Problem description: Below is a listing to copy exactly; no image goes into the copy.
═════ Dataset excerpt
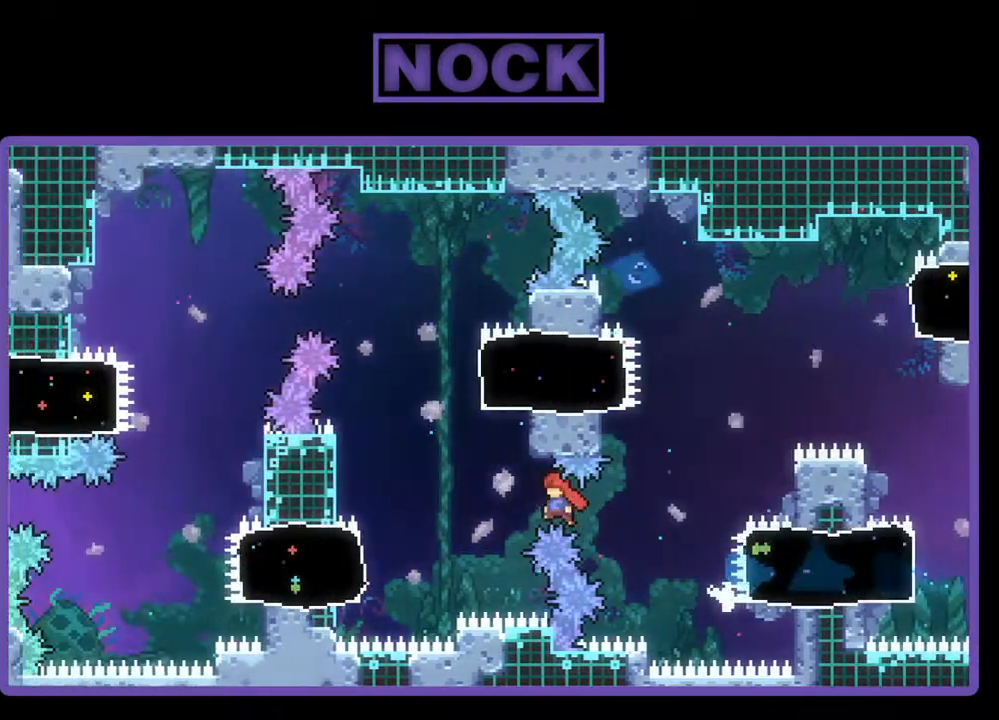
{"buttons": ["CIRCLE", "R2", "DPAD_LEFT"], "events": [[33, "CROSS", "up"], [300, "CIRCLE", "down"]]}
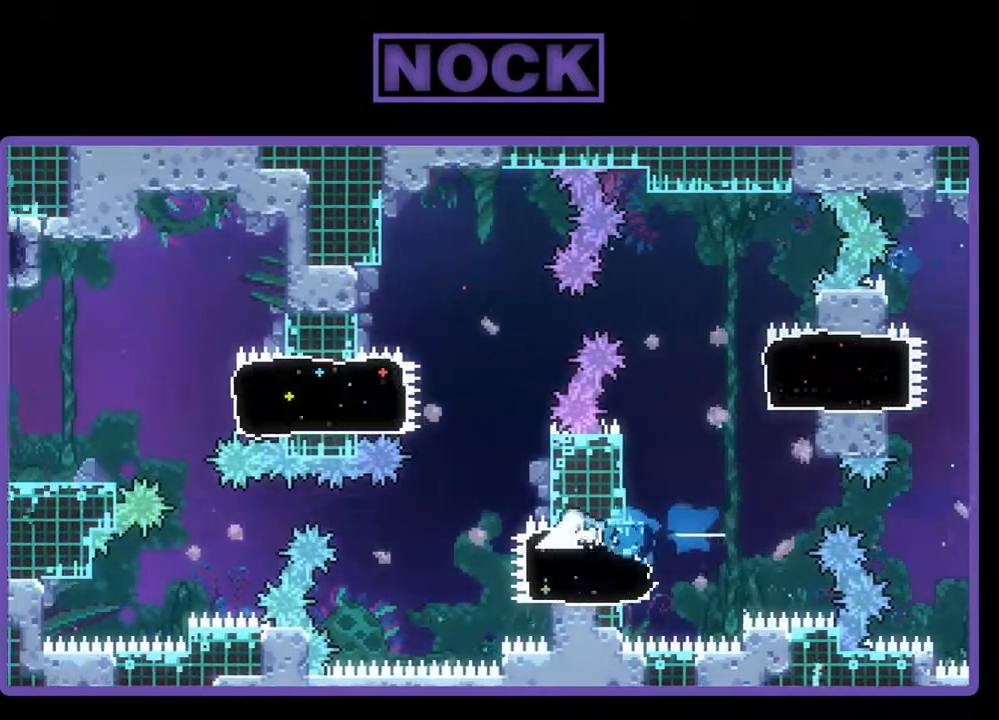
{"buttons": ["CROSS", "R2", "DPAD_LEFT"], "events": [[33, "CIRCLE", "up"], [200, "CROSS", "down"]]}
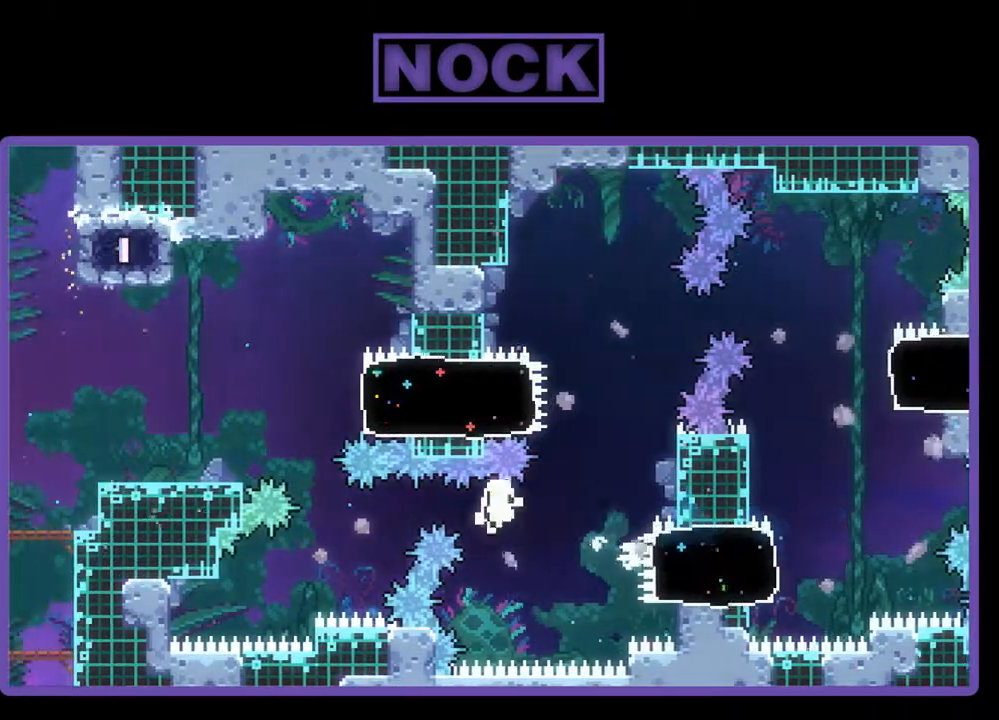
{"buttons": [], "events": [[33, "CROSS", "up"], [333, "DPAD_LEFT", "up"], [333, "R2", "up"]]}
══════════
Response:
{"buttons": ["CIRCLE", "R2", "DPAD_LEFT"], "events": [[33, "CROSS", "up"], [300, "CIRCLE", "down"]]}
{"buttons": ["CROSS", "R2", "DPAD_LEFT"], "events": [[33, "CIRCLE", "up"], [200, "CROSS", "down"]]}
{"buttons": [], "events": [[33, "CROSS", "up"], [333, "DPAD_LEFT", "up"], [333, "R2", "up"]]}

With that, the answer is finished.